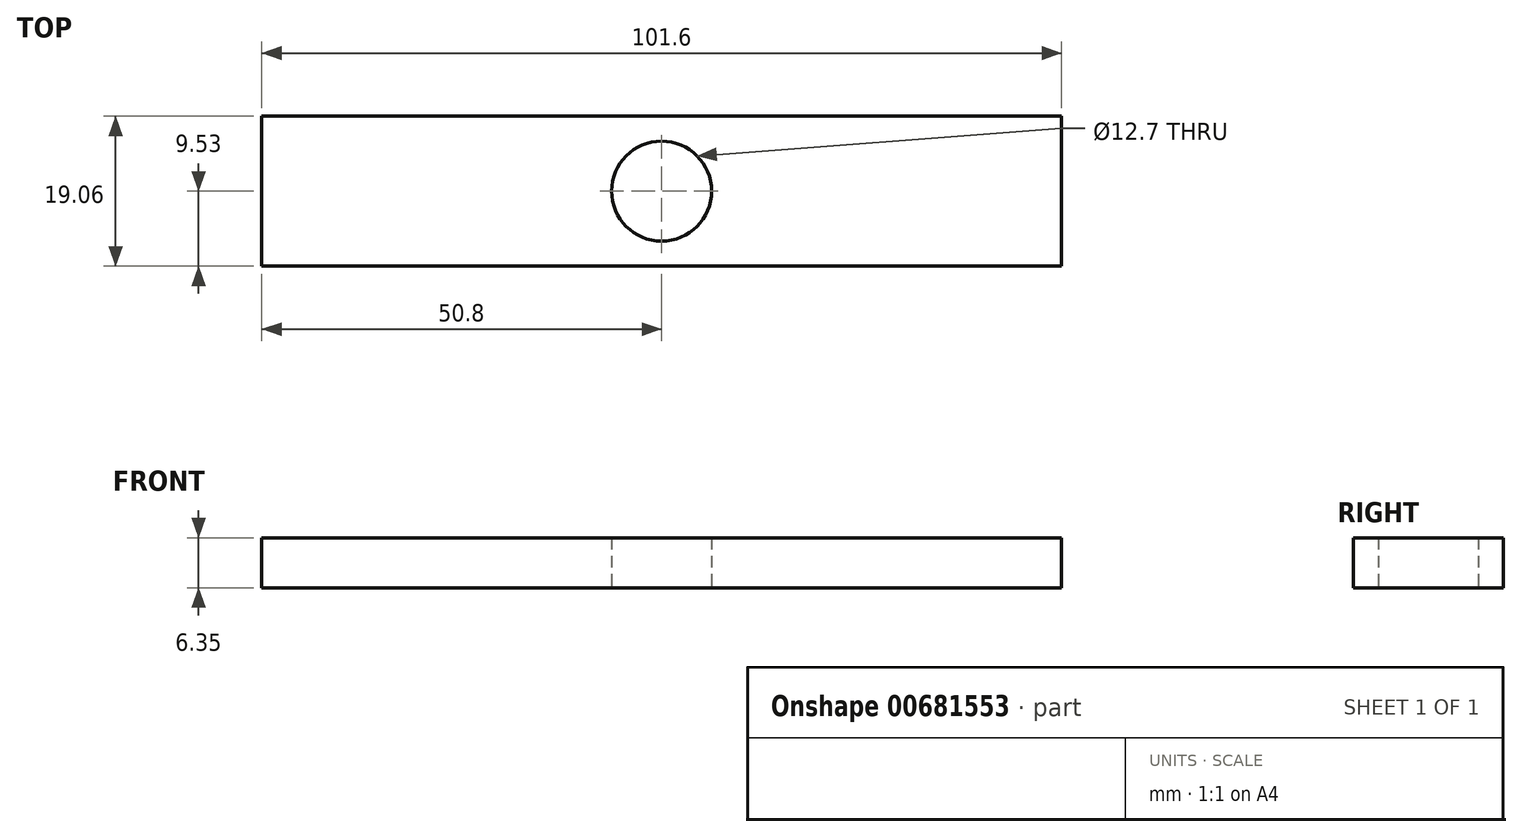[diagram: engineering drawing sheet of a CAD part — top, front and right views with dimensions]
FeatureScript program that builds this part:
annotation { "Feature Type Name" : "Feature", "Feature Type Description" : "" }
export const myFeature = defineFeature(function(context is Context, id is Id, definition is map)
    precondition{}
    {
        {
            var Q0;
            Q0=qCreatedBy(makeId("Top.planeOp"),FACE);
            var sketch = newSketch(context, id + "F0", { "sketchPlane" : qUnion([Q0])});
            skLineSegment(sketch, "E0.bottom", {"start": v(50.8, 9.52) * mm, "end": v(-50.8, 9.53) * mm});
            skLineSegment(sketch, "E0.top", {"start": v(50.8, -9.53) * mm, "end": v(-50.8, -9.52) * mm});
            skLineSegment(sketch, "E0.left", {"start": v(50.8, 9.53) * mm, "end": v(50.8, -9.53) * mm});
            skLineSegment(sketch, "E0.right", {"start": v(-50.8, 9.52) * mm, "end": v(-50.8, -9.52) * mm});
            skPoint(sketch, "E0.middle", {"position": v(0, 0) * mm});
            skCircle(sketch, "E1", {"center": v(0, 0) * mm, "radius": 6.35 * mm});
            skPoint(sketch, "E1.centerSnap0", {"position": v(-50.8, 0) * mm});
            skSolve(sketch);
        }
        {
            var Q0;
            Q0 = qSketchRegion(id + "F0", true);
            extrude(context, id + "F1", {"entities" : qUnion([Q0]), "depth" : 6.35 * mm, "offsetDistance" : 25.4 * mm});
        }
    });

----------------

WHAT IS EXPECTED:
Copy all the rows above character for character, but leave out the pictures.

EXERCISE OUTPUT:
[diagram: engineering drawing sheet of a CAD part — top, front and right views with dimensions]
FeatureScript program that builds this part:
annotation { "Feature Type Name" : "Feature", "Feature Type Description" : "" }
export const myFeature = defineFeature(function(context is Context, id is Id, definition is map)
    precondition{}
    {
        {
            var Q0;
            Q0=qCreatedBy(makeId("Top.planeOp"),FACE);
            var sketch = newSketch(context, id + "F0", { "sketchPlane" : qUnion([Q0])});
            skLineSegment(sketch, "E0.bottom", {"start": v(50.8, 9.52) * mm, "end": v(-50.8, 9.53) * mm});
            skLineSegment(sketch, "E0.top", {"start": v(50.8, -9.53) * mm, "end": v(-50.8, -9.52) * mm});
            skLineSegment(sketch, "E0.left", {"start": v(50.8, 9.53) * mm, "end": v(50.8, -9.53) * mm});
            skLineSegment(sketch, "E0.right", {"start": v(-50.8, 9.52) * mm, "end": v(-50.8, -9.52) * mm});
            skPoint(sketch, "E0.middle", {"position": v(0, 0) * mm});
            skCircle(sketch, "E1", {"center": v(0, 0) * mm, "radius": 6.35 * mm});
            skPoint(sketch, "E1.centerSnap0", {"position": v(-50.8, 0) * mm});
            skSolve(sketch);
        }
        {
            var Q0;
            Q0 = qSketchRegion(id + "F0", true);
            extrude(context, id + "F1", {"entities" : qUnion([Q0]), "depth" : 6.35 * mm, "offsetDistance" : 25.4 * mm});
        }
    });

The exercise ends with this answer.